**Entries provided**.
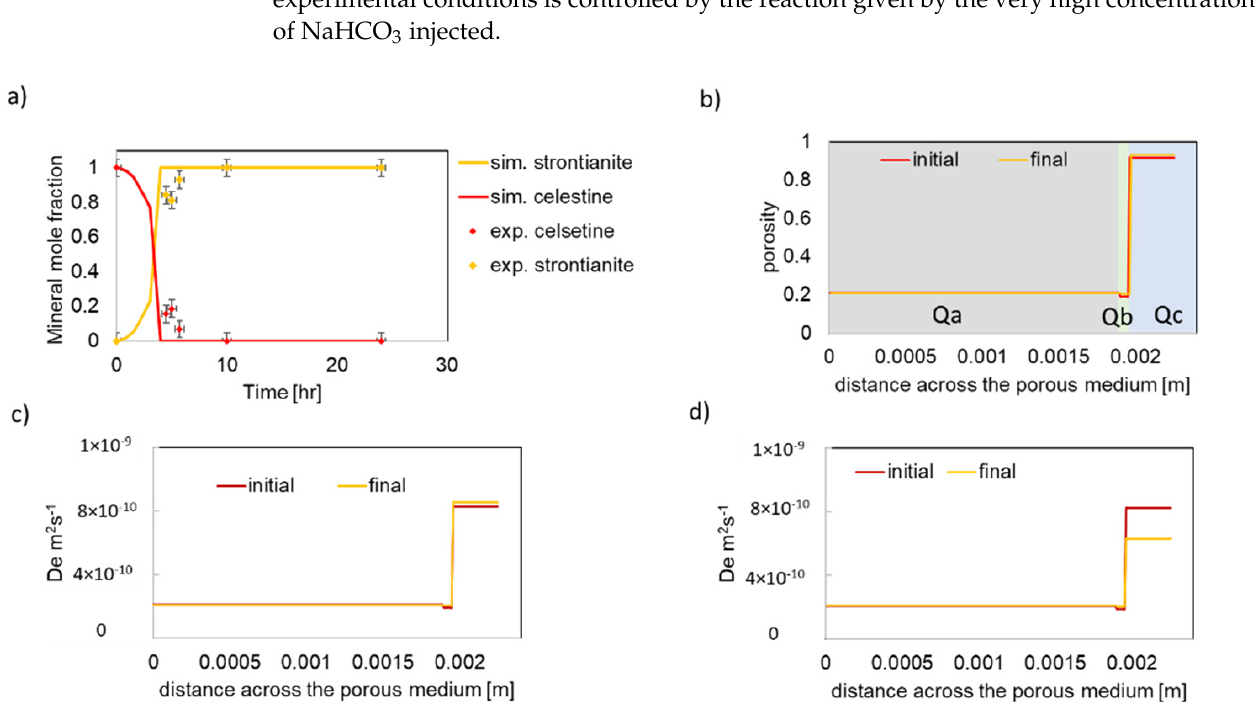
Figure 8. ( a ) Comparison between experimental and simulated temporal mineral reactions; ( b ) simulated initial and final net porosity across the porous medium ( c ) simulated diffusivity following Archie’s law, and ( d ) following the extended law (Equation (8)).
--
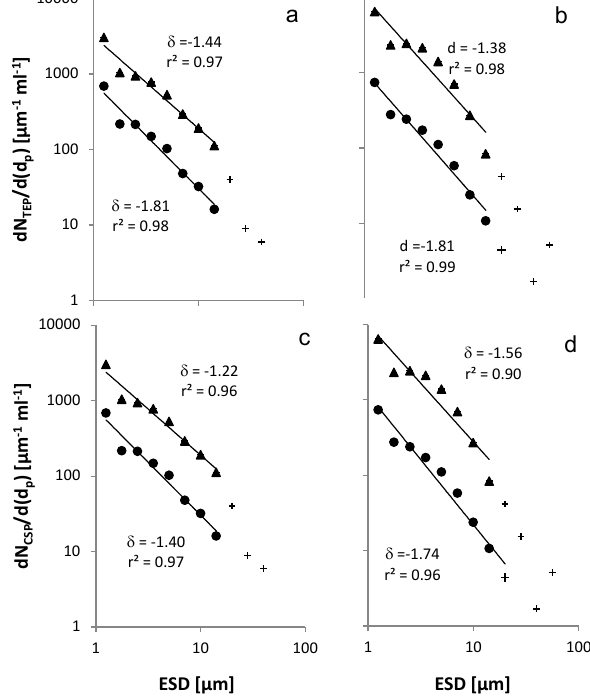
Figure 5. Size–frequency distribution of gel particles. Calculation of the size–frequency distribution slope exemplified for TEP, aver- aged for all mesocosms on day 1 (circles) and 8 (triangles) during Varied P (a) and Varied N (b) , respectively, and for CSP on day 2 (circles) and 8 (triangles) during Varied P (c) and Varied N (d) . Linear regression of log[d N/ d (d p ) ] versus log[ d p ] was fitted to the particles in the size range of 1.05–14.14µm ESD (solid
...
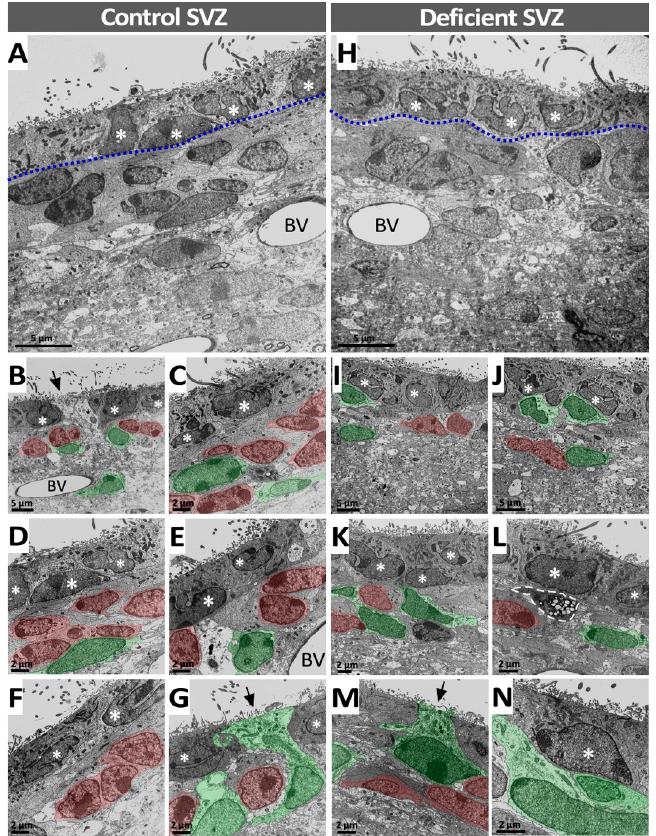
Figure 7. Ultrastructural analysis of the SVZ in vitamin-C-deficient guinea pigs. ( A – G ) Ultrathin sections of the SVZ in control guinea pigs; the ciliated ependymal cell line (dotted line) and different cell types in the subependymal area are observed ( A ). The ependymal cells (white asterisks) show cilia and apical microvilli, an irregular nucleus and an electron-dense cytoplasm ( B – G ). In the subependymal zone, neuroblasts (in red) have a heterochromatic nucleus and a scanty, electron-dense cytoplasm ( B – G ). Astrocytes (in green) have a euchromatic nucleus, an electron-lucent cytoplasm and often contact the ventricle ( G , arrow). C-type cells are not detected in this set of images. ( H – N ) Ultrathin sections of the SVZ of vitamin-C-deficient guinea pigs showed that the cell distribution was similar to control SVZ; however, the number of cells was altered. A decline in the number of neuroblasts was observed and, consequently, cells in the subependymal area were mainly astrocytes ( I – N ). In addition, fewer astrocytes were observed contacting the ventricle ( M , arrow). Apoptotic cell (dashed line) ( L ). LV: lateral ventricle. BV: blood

**Exercise aim**. Every line in the data above that contains "distribution" needs to be copied.

**Solution for this exercise**.
Figure 5. Size–frequency distribution of gel particles. Calculation of the size–frequency distribution slope exemplified for TEP, aver- aged for all mesocosms on day 1 (circles) and 8 (triangles) during Varied P (a) and Varied N (b) , respectively, and for CSP on day 2 (circles) and 8 (triangles) during Varied P (c) and Varied N (d) . Linear regression of log[d N/ d (d p ) ] versus log[ d p ] was fitted to the particles in the size range of 1.05–14.14µm ESD (solid
Figure 7. Ultrastructural analysis of the SVZ in vitamin-C-deficient guinea pigs. ( A – G ) Ultrathin sections of the SVZ in control guinea pigs; the ciliated ependymal cell line (dotted line) and different cell types in the subependymal area are observed ( A ). The ependymal cells (white asterisks) show cilia and apical microvilli, an irregular nucleus and an electron-dense cytoplasm ( B – G ). In the subependymal zone, neuroblasts (in red) have a heterochromatic nucleus and a scanty, electron-dense cytoplasm ( B – G ). Astrocytes (in green) have a euchromatic nucleus, an electron-lucent cytoplasm and often contact the ventricle ( G , arrow). C-type cells are not detected in this set of images. ( H – N ) Ultrathin sections of the SVZ of vitamin-C-deficient guinea pigs showed that the cell distribution was similar to control SVZ; however, the number of cells was altered. A decline in the number of neuroblasts was observed and, consequently, cells in the subependymal area were mainly astrocytes ( I – N ). In addition, fewer astrocytes were observed contacting the ventricle ( M , arrow). Apoptotic cell (dashed line) ( L ). LV: lateral ventricle. BV: blood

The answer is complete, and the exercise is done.